**YOUR GOAL:**
Transcribe every entry word for word. Skip the pictures.

**INPUT DATA:**
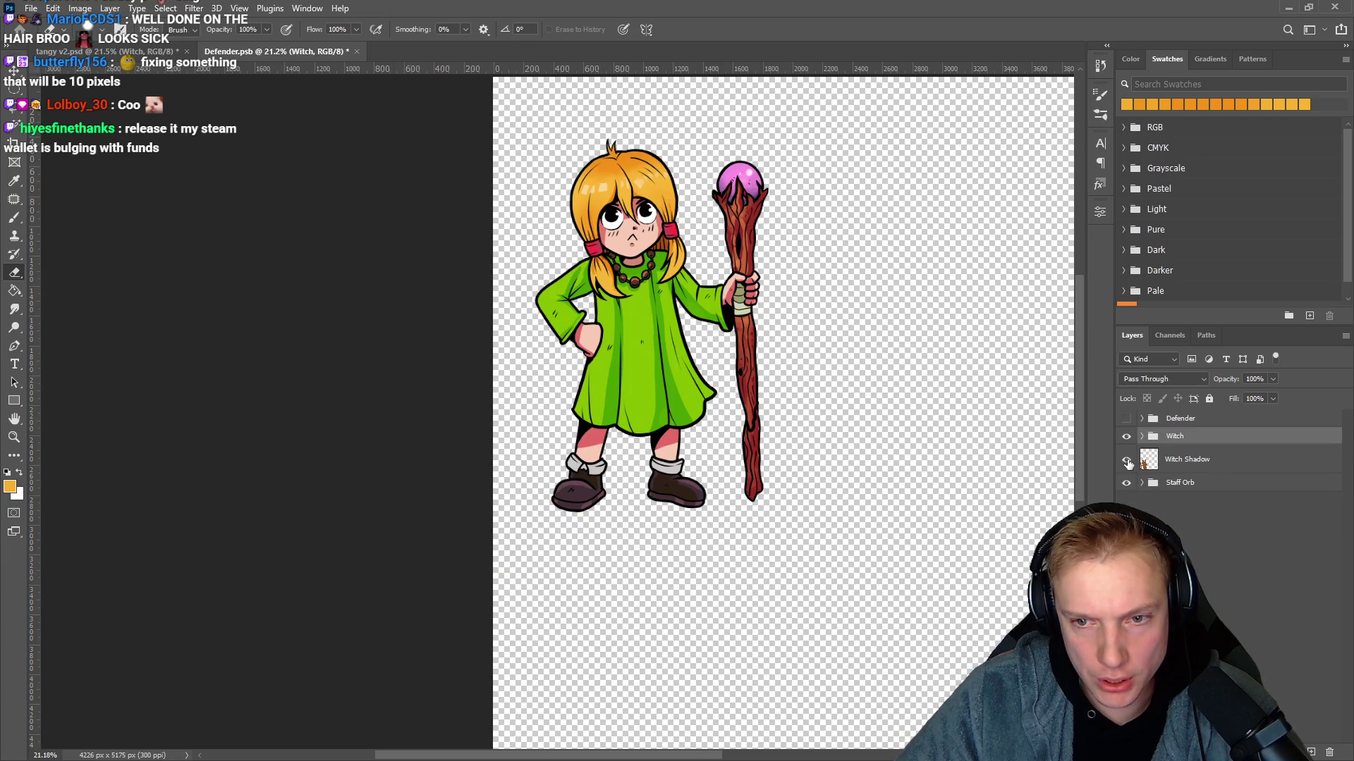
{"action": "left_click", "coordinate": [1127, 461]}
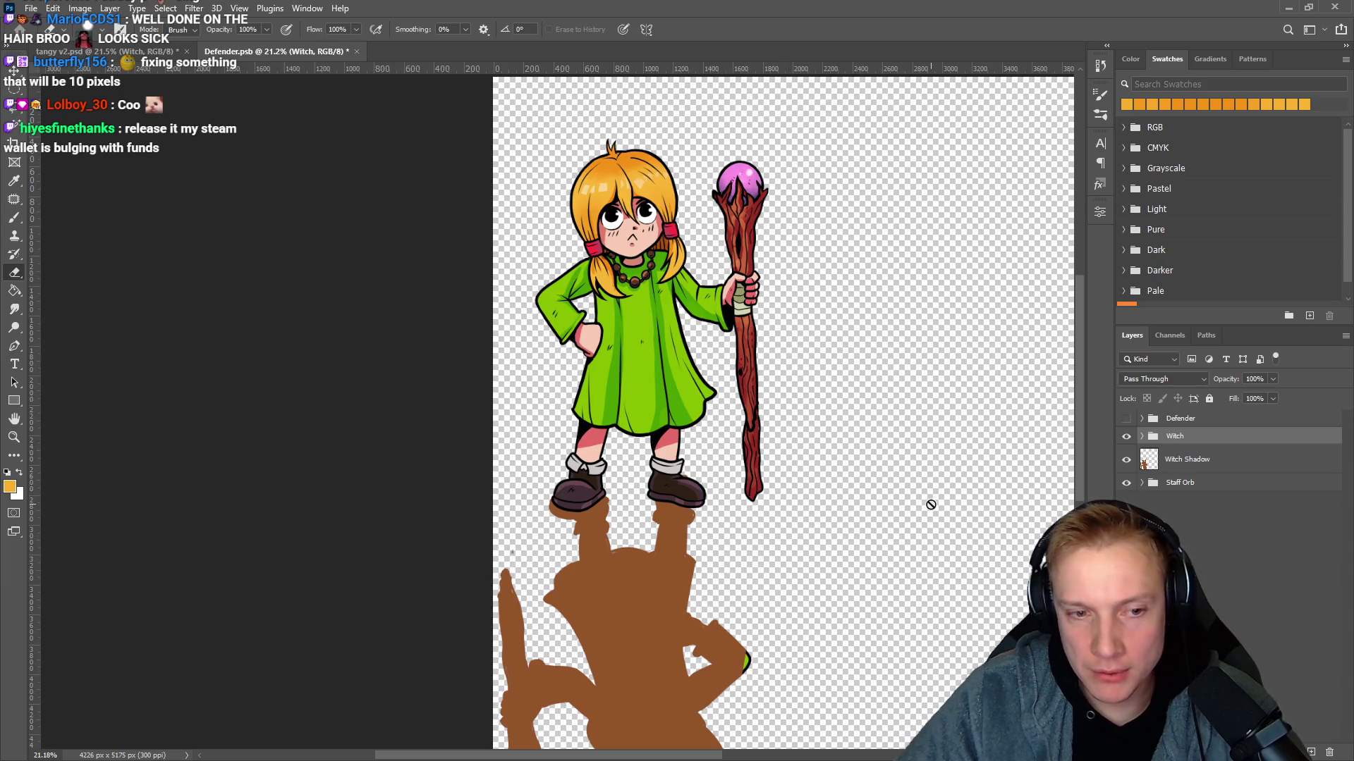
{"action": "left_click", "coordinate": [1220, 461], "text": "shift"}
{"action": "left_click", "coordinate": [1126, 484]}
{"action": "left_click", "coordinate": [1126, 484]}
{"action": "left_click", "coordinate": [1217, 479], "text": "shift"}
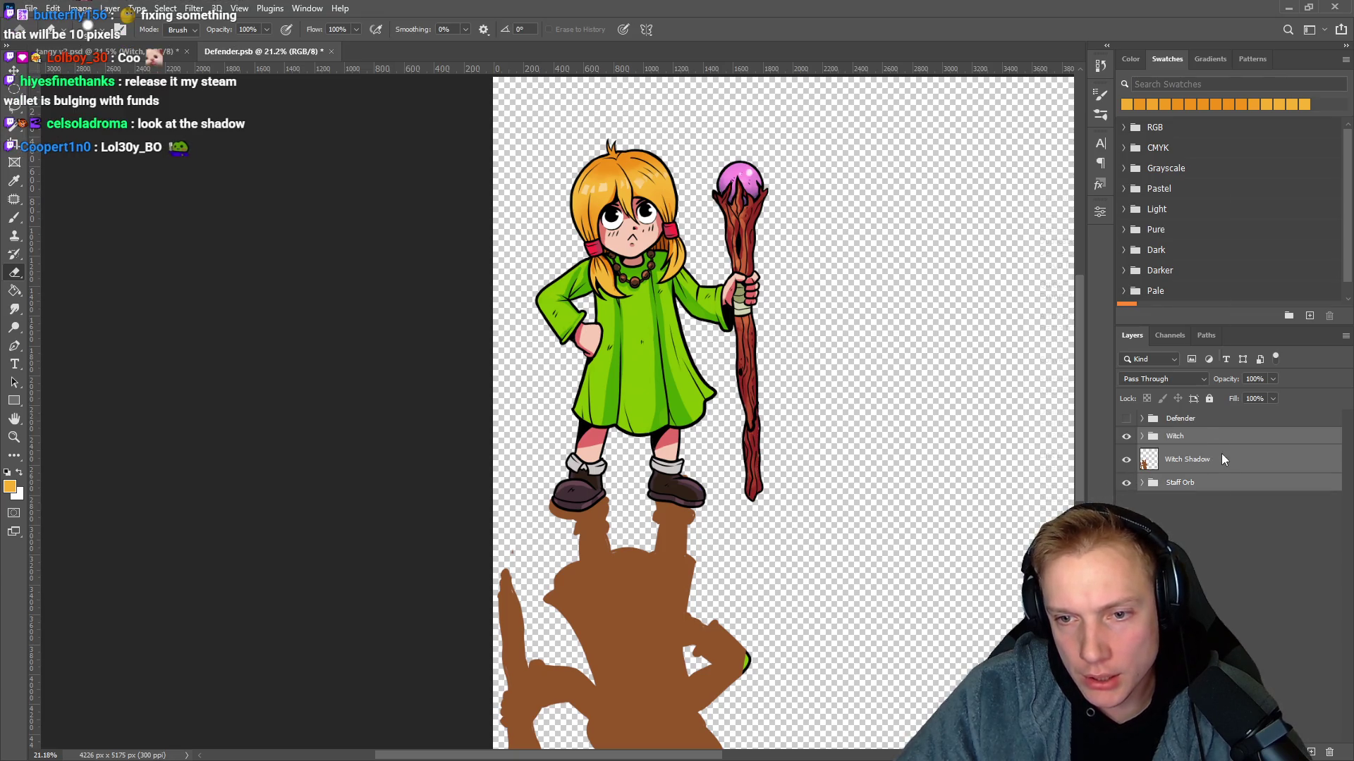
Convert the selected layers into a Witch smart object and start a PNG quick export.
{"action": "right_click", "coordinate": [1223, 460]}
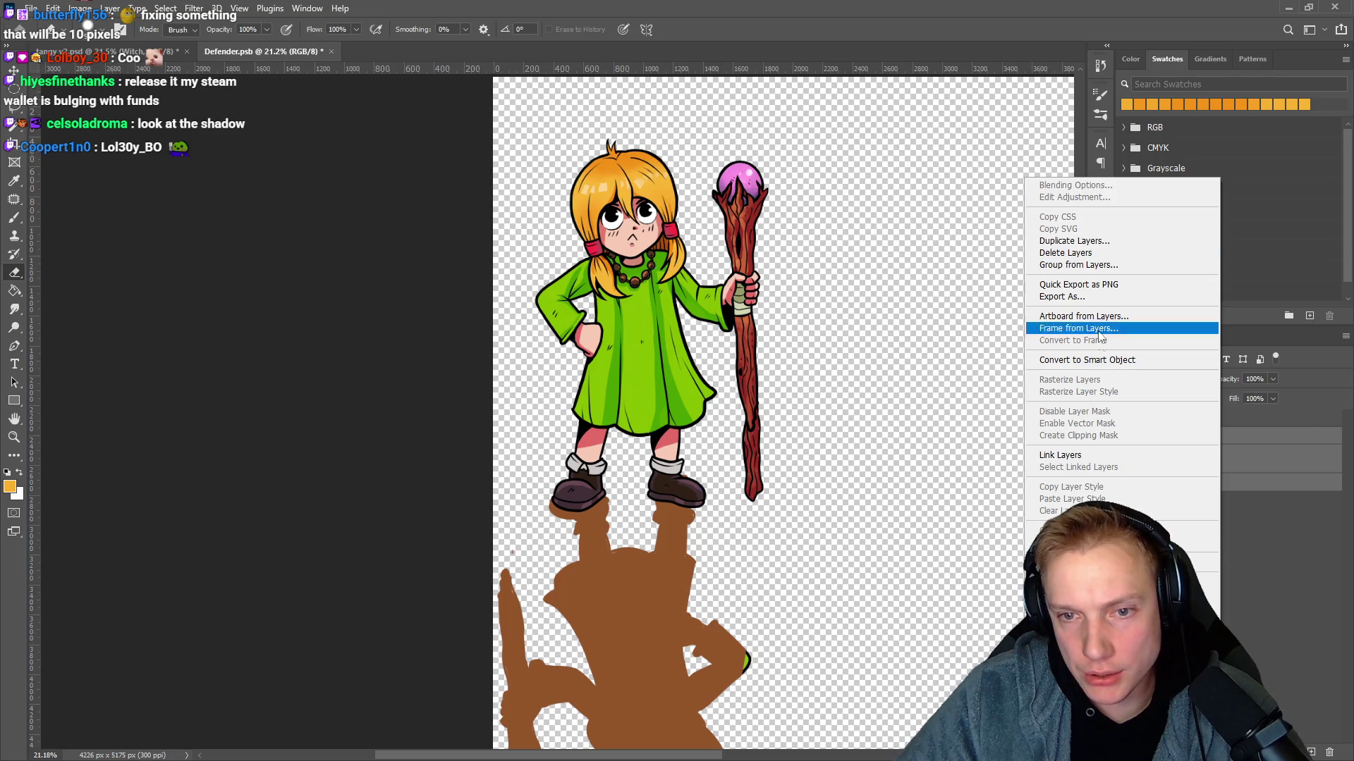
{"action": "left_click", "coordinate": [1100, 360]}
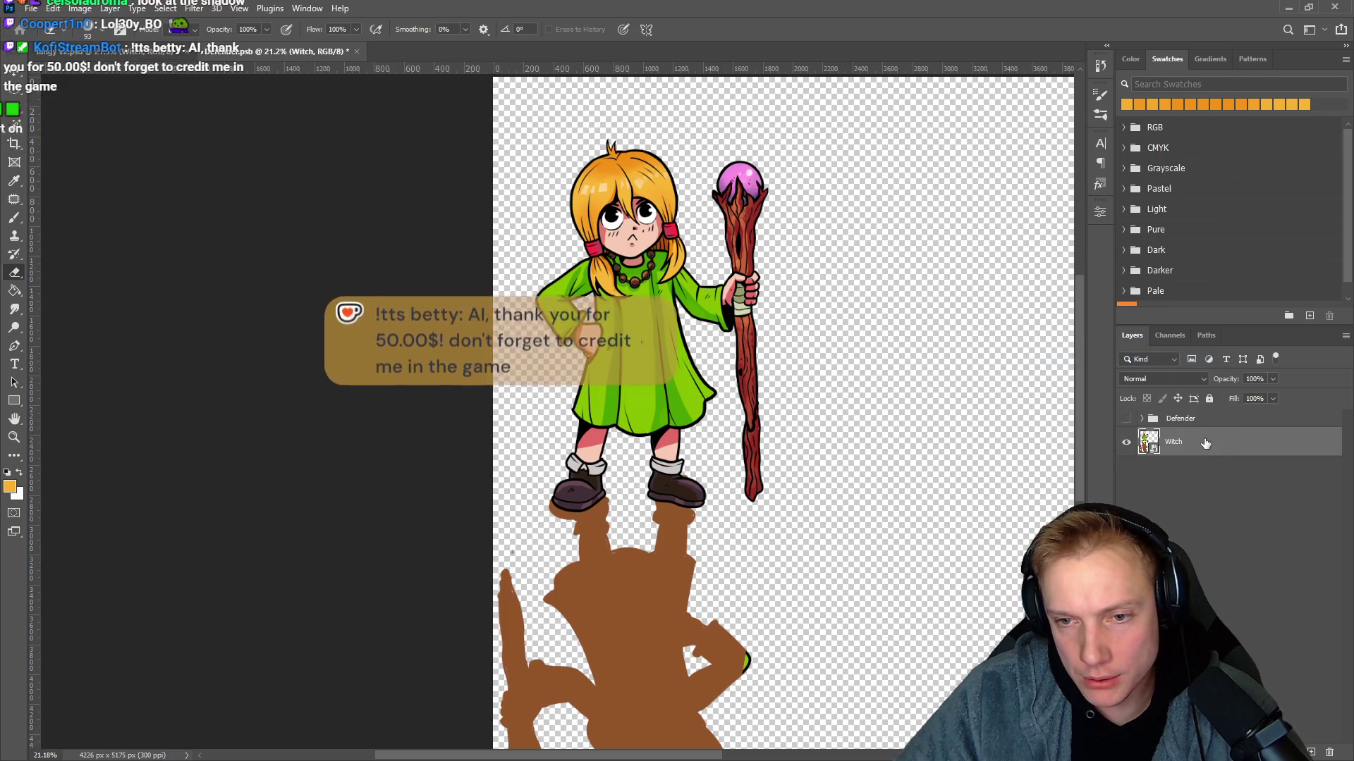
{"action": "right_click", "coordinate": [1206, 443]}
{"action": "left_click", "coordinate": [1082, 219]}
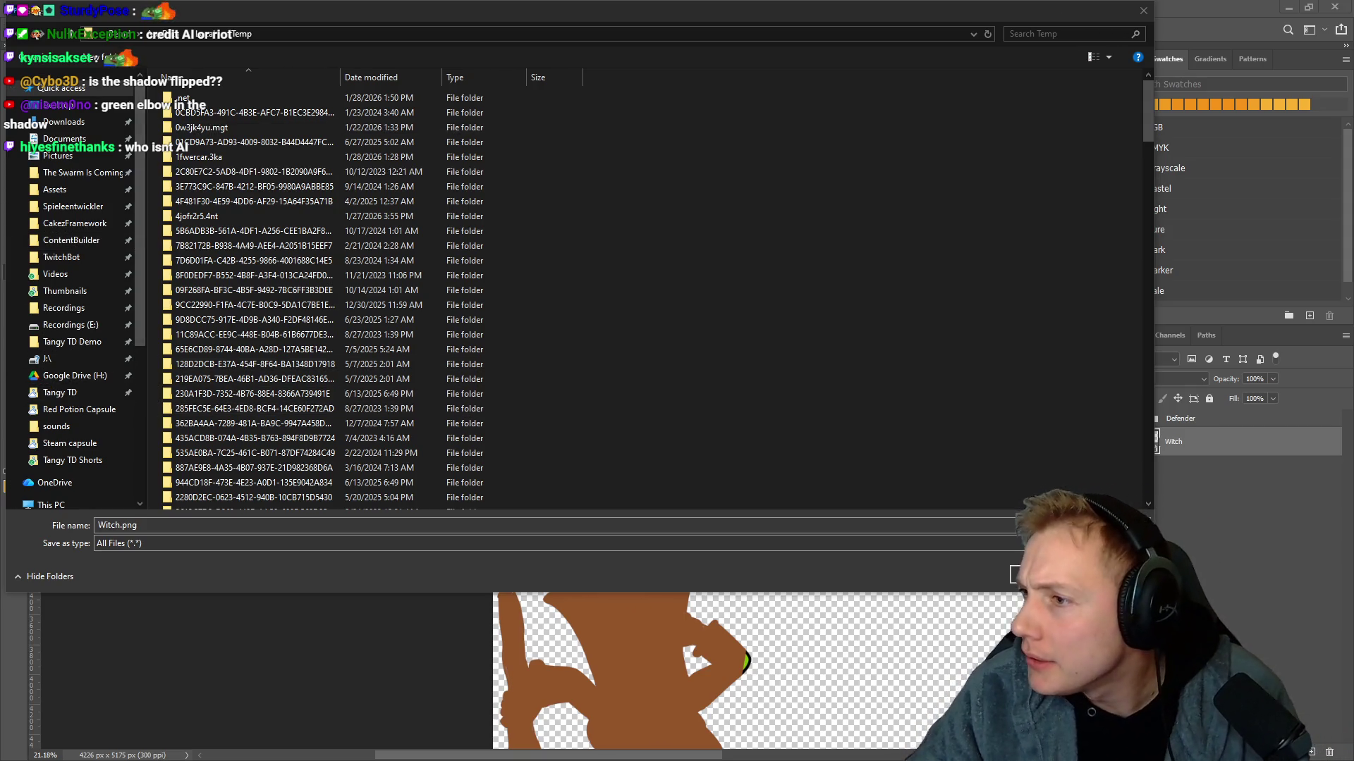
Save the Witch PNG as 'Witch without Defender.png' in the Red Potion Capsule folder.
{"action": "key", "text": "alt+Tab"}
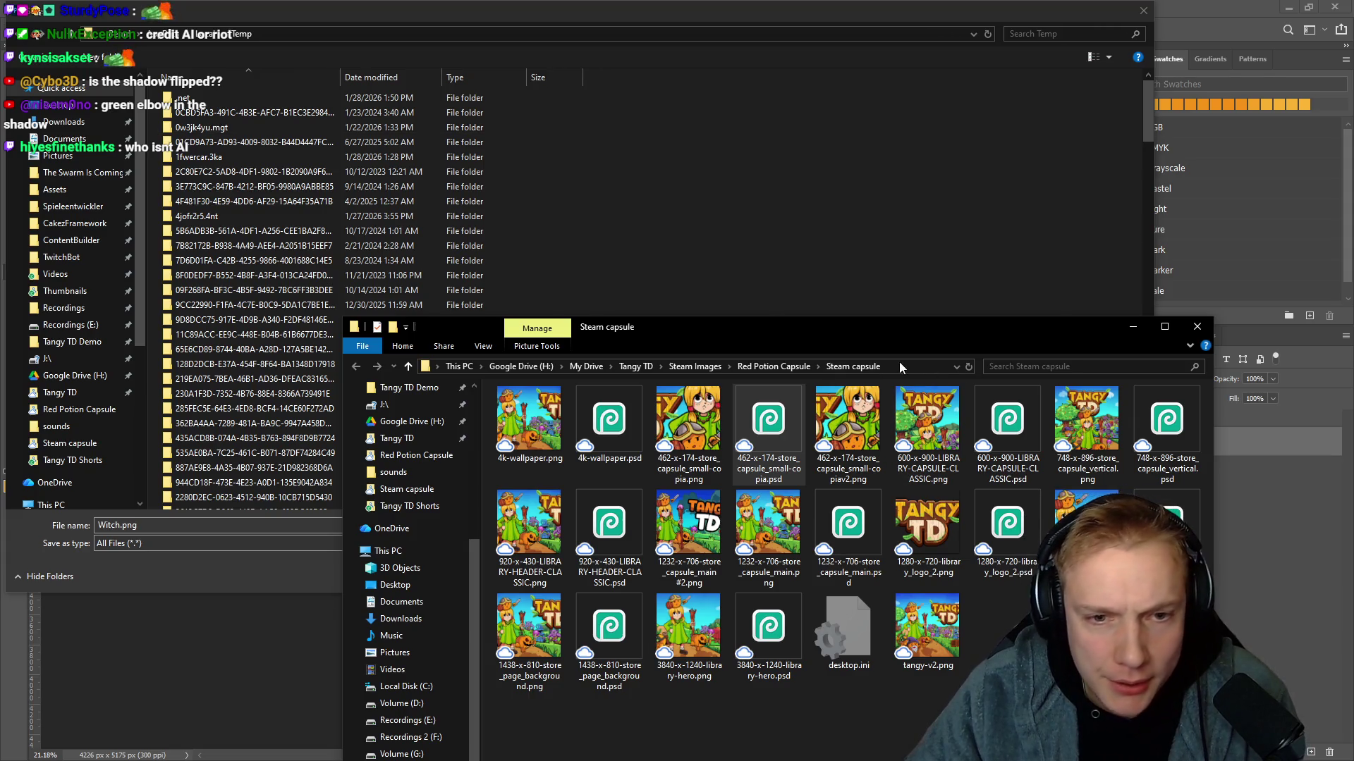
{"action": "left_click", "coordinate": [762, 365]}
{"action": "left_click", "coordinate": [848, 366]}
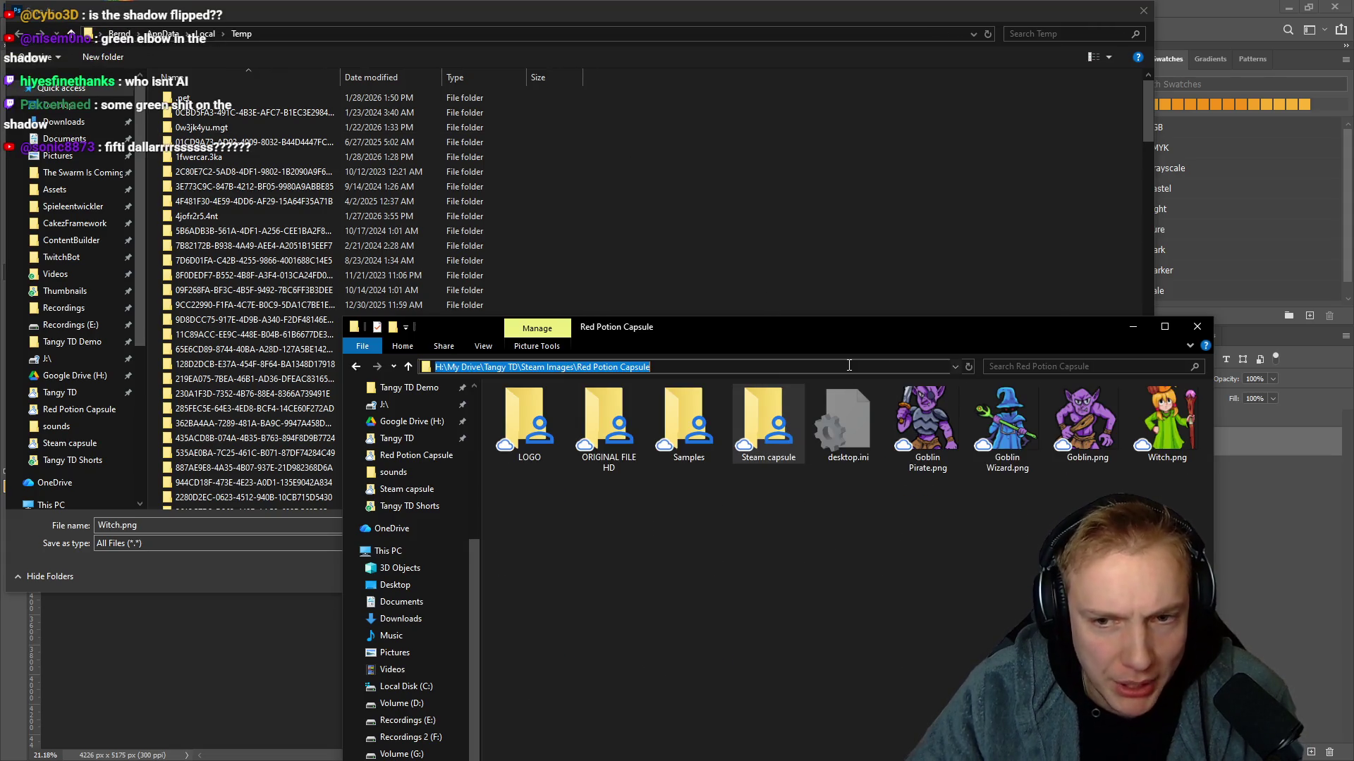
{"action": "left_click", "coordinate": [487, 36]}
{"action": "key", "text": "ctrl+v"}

**EXERCISE RESPONSE:**
{"action": "left_click", "coordinate": [1127, 461]}
{"action": "left_click", "coordinate": [1220, 461], "text": "shift"}
{"action": "left_click", "coordinate": [1126, 484]}
{"action": "left_click", "coordinate": [1126, 484]}
{"action": "left_click", "coordinate": [1217, 479], "text": "shift"}
Convert the selected layers into a Witch smart object and start a PNG quick export.
{"action": "right_click", "coordinate": [1223, 460]}
{"action": "left_click", "coordinate": [1100, 360]}
{"action": "right_click", "coordinate": [1206, 443]}
{"action": "left_click", "coordinate": [1082, 219]}
Save the Witch PNG as 'Witch without Defender.png' in the Red Potion Capsule folder.
{"action": "key", "text": "alt+Tab"}
{"action": "left_click", "coordinate": [762, 365]}
{"action": "left_click", "coordinate": [848, 366]}
{"action": "left_click", "coordinate": [487, 36]}
{"action": "key", "text": "ctrl+v"}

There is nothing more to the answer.